Find your ancestors in Virginia, Winchester, Evening Star obituaries 1899-1909

What can these records tell me?

Each result will provide you with a transcript and image of the original newspaper obituary printed in the Evening Star.

Transcripts will generally tell you the following information about your ancestor:

  • First name(s)
  • Last name
  • Death year
  • Death date
  • Town
  • County
  • State

The images of the original printed obituary will provide you with additional details about your ancestor’s life and death. You may discover your ancestor’s occupation, parents’ names, surviving relatives’ names, and specific time and cause of death.

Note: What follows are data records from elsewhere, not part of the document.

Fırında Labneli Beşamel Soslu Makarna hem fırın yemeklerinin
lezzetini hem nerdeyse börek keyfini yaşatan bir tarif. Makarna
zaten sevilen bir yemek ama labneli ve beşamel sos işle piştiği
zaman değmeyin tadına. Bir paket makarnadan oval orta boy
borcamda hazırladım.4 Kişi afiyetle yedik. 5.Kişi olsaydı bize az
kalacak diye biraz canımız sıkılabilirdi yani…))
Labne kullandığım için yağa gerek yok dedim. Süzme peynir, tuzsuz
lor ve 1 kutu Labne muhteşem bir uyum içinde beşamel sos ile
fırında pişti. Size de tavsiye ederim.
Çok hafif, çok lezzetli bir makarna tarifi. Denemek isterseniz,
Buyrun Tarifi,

An article that ran on 10 July 1907 details the tragic death of a young girl, the 14-year-old daughter of John Bull. The article notes that John Bull was a well-known farmer who lived a mile from New Market. While his daughter was outside near home, she stepped on a snake who bit her leg. However, by the time medical assistance arrived, the poison ‘had gotten well into the circulation and, although desperate efforts were resorted to, the girl died in agony several hours after she was bitten’. The article includes at least one such desperate effort made: ‘The doctors poured several pints of whisky down her throat and everything possible was done to counteract the venom’.

Discover more about these records

The Evening Star ran from 1899 to 1914 and was a daily paper (excluding Sundays). The paper started as The Star in 1896 and was succeeded by the Winchester Evening Star, which ran from 1914 to 1980. The paper currently runs today as The Winchester Star. While the paper is printed in Winchester, Virginia, it covers the Shenandoah Valley area.